Veridical Data Science: the practice of responsible data analysis and decision-making

Campion Lecturer, 2021 Royal Statistical Society Conference

Lecture

September 7, 2021
9:00am to 9:55am
Virtual Participation

Campion Lecture at the 2021 Royal Statistical Society International Conference 
Veridical Data Science: the practice of responsible data analysis and decision-making 
Date: Wednesday, September 7, 2021 
Time: 9:00 – 9:55 PM Pacific Time

RSS logo bannerBIDS Faculty Affiliate Bin Yu has been invited to be the Campion Lecturer at this year's Royal Statistical Society International Conference. Also known as the President's Invited lecture, this yearly lecture was named after the late Sir Harry Campion, who was the first director of the Central Statistical Office, the forerunner of the Office for National Statistics. Campion was also the inaugural director of the United Nations Statistical Office and the Royal Statistical Society’s President from 1957 to 1959.

Bin Yu, the chancellor's distinguished professor in the Departments of Statistics and of Electrical Engineering & Computer Sciences at the University of California, Berkeley, leads a group of 15-20 students and postdocs from Statistics and EECS. She was formally trained as a statistician, but her research interests and achievements extend beyond the realm of statistics. Together with her group, her work has leveraged new computational developments to solve important scientific problems by combining novel statistical machine learning approaches with the domain expertise of her many collaborators in neuroscience, genomics and precision medicine. They are also developing relevant theory to understand random forests and deep learning to provide insight and guide practice.

Lecture Abstract:  "A.I. is like nuclear energy -- both promising and dangerous" -- Bill Gates, 2019. 

Data Science is a pillar of A.I. and has driven most of recent cutting-edge discoveries in biomedical research. In practice, Data Science has a life cycle (DSLC) that includes problem formulation, data collection, data cleaning, modeling, result interpretation and the drawing of conclusions. Human judgement calls :wq:ware ubiquitous at every step of this process, e.g., in choosing data cleaning methods, predictive algorithms and data perturbations. Such judgment calls are often responsible for the "dangers" of A.I. To maximally mitigate these dangers, we developed a framework based on three core principles: Predictability, Computability and Stability (PCS). Through a workflow and documentation (in R Markdown or Jupyter Notebook) that allows one to manage the whole DSLC, the PCS framework unifies, streamlines and expands on the best practices of machine learning and statistics – bringing us a step forward towards veridical Data Science. 

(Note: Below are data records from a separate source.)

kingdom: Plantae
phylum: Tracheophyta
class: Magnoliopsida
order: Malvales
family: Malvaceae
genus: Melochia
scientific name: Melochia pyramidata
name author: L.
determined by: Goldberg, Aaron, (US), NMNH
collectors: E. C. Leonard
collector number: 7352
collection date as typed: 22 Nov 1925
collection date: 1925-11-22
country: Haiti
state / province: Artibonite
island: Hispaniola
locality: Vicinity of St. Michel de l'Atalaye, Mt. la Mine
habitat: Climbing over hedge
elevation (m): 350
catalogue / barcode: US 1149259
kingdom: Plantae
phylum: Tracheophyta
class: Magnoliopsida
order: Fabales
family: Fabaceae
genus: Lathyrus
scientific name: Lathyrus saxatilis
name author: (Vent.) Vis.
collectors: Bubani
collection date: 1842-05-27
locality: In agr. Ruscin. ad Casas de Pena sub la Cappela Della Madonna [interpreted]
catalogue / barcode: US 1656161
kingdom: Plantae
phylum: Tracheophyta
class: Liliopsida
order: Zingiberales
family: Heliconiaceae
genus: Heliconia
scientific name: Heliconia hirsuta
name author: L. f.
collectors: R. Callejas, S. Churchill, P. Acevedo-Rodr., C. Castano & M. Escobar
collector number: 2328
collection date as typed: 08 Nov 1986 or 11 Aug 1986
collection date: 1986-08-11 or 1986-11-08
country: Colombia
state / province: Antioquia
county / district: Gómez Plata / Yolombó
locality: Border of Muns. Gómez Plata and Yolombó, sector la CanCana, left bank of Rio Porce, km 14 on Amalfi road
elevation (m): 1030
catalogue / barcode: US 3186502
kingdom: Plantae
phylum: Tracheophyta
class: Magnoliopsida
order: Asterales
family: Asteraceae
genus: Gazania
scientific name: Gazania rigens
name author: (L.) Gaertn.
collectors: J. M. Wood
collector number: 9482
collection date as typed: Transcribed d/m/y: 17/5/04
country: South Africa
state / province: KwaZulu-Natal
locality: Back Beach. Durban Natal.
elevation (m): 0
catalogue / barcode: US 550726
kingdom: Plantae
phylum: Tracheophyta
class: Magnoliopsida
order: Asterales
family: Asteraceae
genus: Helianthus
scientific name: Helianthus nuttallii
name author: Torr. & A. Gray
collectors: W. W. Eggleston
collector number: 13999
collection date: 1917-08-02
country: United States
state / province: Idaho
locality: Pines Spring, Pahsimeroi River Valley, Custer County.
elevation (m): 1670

In this lecture, we will illustrate the PCS framework through the development of iterative random forests for predictive and stable non-linear interaction discovery and that of epiTree, a pipeline to discover epistasis interactions from genomics data. We will also briefly discuss two on-going PCS-driven software developments: VeridicalFlow and simChef for ease of PCS-compliant data analysis and data-driven simulations, respectively.

Speaker(s)

Bin Yu

Professor and Second Chair, Departments of Statistics and EECS, UC Berkeley

Bin Yu is Chancellor’s Distinguished Professor and Class of 1936 Second Chair in the Departments of Statistics and of Electrical Engineering & Computer Science, and Center for Computational Biology at the University of California, Berkeley. She is an Investigator with the Weill Neurohub, a collaboration of the University of California, Berkeley (UC Berkeley), the University of California, San Francisco (UCSF), and the University of Washington (the UW). She leads the Yu Group at Berkeley, which is engaged in interdisciplinary research with scientists from genomics, neuroscience, and medicine. In order to solve data problems in these domain areas, her group employs quantitative critical thinking and develops statistical and machine learning algorithms and theory. She has published more than 100 scientific papers in premier journals in statistics, machine learning, information theory, signal processing, remote sensing, neuroscience, genomics, and networks. She was a Guggenheim Fellow and President of Institute of Mathematical Statistics (IMS), and is a member of the U.S. National Academy of Sciences and fellow of the American Academy of Arts and Sciences.